Sixth-quarter student April Knott and her seven-year old son, Austin, have a similar schedule. "We're in the car quite a bit -- probably about an hour and a half a day, driving back and forth to where we need to be -- even though we live really close to Sherman's campus," she says. Knott's classes end at 4:30, so she has time to take Austin to karate classes twice a week.
"We eat out a lot for dinner, which is a bad habit -- but it wipes out the time we would normally spend cooking and cleaning up and gives us more time to talk," she says. After eating and helping Austin with his homework (a new adjustment this year for the first-grader), Knott saves enough energy for her own studying. "The end of the day is rewarding," she says. "It means we're one step closer to the end of the madness."
Ninth-quarter student Carrie Mills is also familiar with the chaos of a single parent's day. She has six children, four of whom live at home (her oldest daughter and oldest son live nearby, also in South Carolina). Ashley, 5; R.J., 9; Peter, 14; and A.J., 17; demand Mills' attention as soon as she arrives home. "The minute I walk in the door, they all want to talk to me," she says. "I spend at least an hour listening to them talk about their day at school. Being a single parent in chiropractic college is the hardest thing I've ever done besides actually raising my kids." Mills is taking a lighter course load this quarter, so she takes advantage of the quiet time between classes. "I live too far away to drive home during breaks, so I use that time to study," she says.
Thirteenth-quarter student Elliott Armstrong began his chiropractic education at Sherman College just two weeks after his son, Jordan Days (now three), was born. Once he "got into the swing of things" at Sherman, Armstrong got a job so he could help provide financial support to his son and ex-girlfriend. Every two weeks or so, he made the five-hour trip to Greenville, NC, to visit them. "I would take homework and x-rays with me," he says. "I would hold the x-rays up to the window so I could study them." Little Jordan and his mom have since moved to Spartanburg.
Both Knott and Sams say they miss being able to participate in activities at their children's schools. "Austin goes to a private school that requires much more time and input from parents than public schools," she says. "It's really geared toward stay-at-home moms, so it's hard to find time to get involved."
"I really miss the parent volunteer stuff," Sams says. "But I keep reminding my daughters that this is temporary. Aside from my desire to serve humanity, one of the reasons I am here is because once I graduate, I can be my own boss. I will work for myself, have a respectable income, have a flexible schedule and keep my family as my number-one priority. I think it will be cool for my kids to be comfortable coming to my job and being a part of it. I want them to see the miracles of chiropractic and to see people living life to their potential. I know they will enjoy it when I start practicing because they love visiting me at the health center."

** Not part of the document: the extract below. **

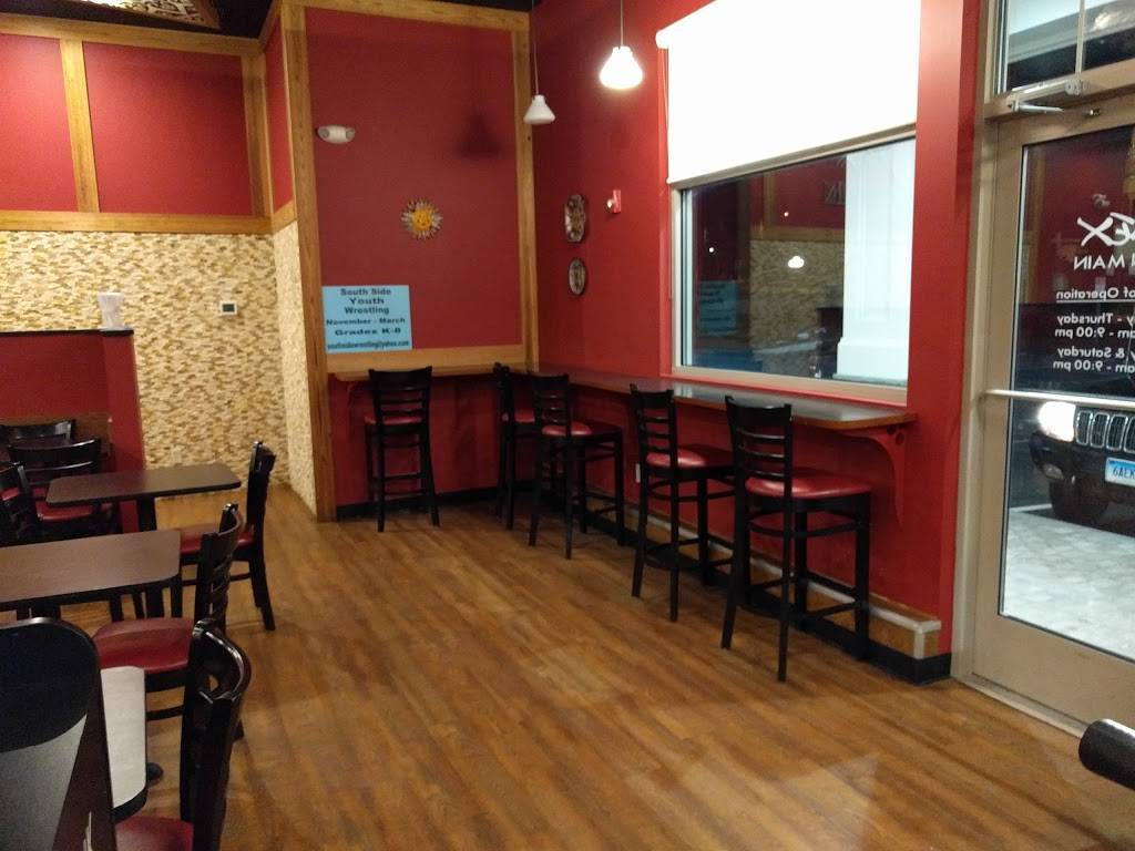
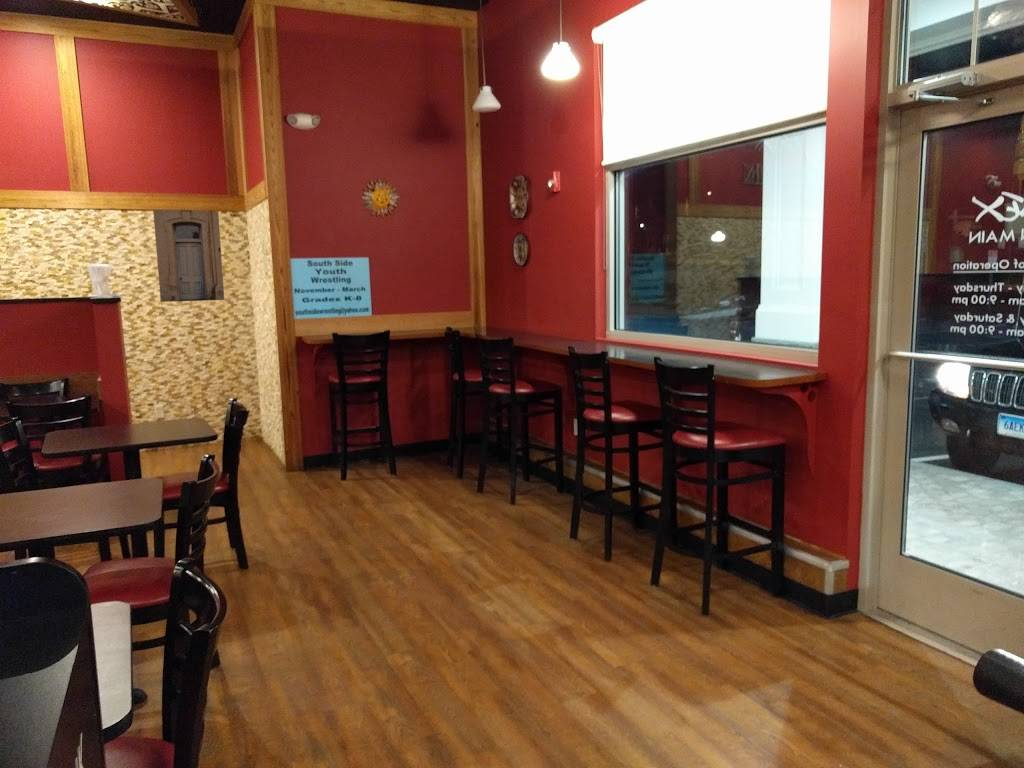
+ wall art [152,209,225,303]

Sams also hopes her children are learning a valuable lesson through her example. "It's a real treat to know I'm supporting their growth as young women and showing them that they can do anything they put their minds to," she says. "I see a bigger picture. It's extraordinary what you can accomplish when you really challenge yourself. I don't know how, but the kids have really supported me while I'm doing this."